The proper names of characters tend to be unique from book to book unless you're looking at a series like *Harry Potter*. When it comes identifying words or phrases that are unique to a text, a measure like tf-idf does a good job. But because of the way tf-idf is calculated, it cannot distinguish between words that are used in **all** texts.
For example, the phrase "had been" is used over 100 times in all six Austen novels. The "idf" in tf-idf stands for "inverse document frequency". When a word is in all the texts, tf-idf is zero for all of them. In weighted log odds, however, each book has a different value; in this case the weighted log odds ranges from `r bigram_log_odds %>% filter(bigram == "had been", book == "Persuasion") %>% pull(log_odds_weighted) %>% round(2)` in *Persuasion* (very high) down to `r bigram_log_odds %>% filter(bigram == "had been", book == "Sense & Sensibility") %>% pull(log_odds_weighted) %>% round(2)` in *Sense & Sensibility* (which suggests something about the style or content is suppressing the phrase).
## Counting things other than words
Text analysis is a main motivator for this implementation of weighted log odds, but this is a general approach for measuring how much more likely one feature (any kind of feature, not just a word or bigram) is to be associated than another for some set or group (any kind of set, not just a document or book).
To demonstrate this, let's look at everybody's favorite data about cars. What do we know about the relationship between number of gears and engine shape `vs`?
```{r gear_counts}
gear_counts <- mtcars %>%
count(vs, gear)
gear_counts
```
Now we can use `bind_log_odds()` to find the weighted log odds for each number of gears and engine shape. First, let's use the default empirical Bayes prior. It regularizes the values.
```{r dependson="gear_counts"}
regularized <- gear_counts %>%
bind_log_odds(vs, gear, n)
regularized
```
For engine shape `vs = 0`, having three gears has the highest weighted log odds while for engine shape `vs = 1`, having four gears has the highest weighted log odds. This dataset is small enough that you can look at the count data and see how this is working.

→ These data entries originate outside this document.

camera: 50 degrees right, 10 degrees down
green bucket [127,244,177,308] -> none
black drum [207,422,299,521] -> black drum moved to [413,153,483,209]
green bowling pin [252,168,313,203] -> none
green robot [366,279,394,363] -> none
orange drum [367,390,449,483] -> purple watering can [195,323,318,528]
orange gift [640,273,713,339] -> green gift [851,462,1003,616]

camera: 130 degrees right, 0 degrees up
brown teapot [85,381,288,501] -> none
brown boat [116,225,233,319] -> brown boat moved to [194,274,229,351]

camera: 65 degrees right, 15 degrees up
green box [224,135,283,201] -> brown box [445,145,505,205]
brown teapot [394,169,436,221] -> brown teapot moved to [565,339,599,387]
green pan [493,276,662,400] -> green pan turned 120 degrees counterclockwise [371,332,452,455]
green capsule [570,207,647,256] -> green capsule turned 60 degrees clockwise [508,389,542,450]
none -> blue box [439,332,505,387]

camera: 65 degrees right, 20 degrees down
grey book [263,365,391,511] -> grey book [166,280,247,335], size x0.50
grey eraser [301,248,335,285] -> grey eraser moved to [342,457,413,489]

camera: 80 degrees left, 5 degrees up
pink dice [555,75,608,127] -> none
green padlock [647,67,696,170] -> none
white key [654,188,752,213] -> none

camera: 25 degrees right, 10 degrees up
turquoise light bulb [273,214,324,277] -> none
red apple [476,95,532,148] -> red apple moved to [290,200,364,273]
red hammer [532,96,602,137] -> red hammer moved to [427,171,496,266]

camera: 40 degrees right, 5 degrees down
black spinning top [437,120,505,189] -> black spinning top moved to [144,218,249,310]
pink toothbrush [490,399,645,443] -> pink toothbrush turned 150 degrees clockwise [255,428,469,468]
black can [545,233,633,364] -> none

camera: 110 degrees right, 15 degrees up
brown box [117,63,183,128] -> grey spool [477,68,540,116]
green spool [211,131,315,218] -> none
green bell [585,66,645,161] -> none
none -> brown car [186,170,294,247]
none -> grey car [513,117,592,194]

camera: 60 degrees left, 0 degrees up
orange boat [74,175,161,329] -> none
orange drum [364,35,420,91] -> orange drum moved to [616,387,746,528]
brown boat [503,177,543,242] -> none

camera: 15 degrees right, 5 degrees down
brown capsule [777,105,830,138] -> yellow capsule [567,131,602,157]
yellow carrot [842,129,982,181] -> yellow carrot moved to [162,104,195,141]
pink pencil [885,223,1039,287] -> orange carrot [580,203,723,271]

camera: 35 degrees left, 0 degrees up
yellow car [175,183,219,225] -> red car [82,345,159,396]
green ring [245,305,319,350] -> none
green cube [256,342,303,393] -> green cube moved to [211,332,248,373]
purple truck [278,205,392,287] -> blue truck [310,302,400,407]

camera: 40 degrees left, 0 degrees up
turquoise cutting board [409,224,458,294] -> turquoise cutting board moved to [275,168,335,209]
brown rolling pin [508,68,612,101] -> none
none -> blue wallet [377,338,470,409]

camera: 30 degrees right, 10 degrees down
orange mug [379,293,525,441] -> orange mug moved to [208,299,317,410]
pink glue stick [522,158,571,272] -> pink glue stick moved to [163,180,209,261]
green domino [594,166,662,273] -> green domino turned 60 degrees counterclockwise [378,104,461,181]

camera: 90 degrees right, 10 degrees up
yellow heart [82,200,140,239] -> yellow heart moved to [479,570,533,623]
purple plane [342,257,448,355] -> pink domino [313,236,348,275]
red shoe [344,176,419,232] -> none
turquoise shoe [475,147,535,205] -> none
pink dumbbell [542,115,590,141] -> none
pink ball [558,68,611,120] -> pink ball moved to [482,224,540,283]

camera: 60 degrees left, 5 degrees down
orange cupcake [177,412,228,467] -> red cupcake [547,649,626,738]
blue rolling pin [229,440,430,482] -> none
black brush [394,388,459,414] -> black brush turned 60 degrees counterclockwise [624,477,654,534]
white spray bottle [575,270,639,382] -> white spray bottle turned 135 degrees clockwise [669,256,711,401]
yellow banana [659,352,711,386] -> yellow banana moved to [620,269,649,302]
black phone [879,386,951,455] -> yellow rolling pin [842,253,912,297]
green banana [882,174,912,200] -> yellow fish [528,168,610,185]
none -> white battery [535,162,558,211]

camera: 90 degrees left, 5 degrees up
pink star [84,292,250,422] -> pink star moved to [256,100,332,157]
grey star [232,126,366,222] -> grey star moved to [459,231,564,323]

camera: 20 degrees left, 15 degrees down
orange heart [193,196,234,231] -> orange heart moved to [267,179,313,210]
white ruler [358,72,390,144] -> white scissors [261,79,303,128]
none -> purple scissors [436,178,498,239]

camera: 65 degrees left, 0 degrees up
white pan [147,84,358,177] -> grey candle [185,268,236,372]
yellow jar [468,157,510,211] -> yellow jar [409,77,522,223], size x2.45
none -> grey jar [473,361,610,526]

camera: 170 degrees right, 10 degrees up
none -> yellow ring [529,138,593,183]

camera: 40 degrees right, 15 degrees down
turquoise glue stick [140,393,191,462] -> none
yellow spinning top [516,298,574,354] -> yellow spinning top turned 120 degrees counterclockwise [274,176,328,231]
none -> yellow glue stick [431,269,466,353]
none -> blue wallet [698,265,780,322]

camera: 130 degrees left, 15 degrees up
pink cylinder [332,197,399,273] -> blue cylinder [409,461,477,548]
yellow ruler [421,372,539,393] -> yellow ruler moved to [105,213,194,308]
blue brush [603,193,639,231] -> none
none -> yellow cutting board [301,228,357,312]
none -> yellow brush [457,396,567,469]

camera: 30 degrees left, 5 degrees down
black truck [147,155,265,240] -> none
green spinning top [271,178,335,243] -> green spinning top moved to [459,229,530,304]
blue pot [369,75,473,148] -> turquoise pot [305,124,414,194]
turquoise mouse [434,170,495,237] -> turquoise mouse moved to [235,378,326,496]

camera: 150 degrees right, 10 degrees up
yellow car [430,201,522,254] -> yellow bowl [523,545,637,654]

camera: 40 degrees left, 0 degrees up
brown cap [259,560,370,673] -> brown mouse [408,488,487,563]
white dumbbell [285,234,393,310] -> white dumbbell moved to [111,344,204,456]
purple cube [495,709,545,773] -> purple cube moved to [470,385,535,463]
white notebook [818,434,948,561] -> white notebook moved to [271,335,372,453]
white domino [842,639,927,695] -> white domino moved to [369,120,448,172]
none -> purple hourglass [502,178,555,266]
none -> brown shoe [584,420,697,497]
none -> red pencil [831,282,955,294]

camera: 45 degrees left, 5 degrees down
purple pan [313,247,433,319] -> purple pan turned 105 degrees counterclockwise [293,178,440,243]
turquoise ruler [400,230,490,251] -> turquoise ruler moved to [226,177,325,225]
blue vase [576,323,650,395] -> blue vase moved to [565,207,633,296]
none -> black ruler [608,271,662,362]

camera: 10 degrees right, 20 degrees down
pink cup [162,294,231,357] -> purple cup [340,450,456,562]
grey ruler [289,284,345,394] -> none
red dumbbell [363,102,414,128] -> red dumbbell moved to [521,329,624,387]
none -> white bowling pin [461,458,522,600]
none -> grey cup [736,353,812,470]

Now, let's use the uninformative prior, and compare to the unweighted log odds. These log odds will be farther from zero than the regularized estimates.
```{r dependson="gear_counts"}
unregularized <- gear_counts %>%
bind_log_odds(vs, gear, n, uninformative = TRUE, unweighted = TRUE)
unregularized
```
Most importantly, you can notice that this approach is useful both in the initial motivating example of text data but also more generally whenever you have counts in some kind of groups or sets and you want to find what feature is more likely to come from a group, compared to the other groups.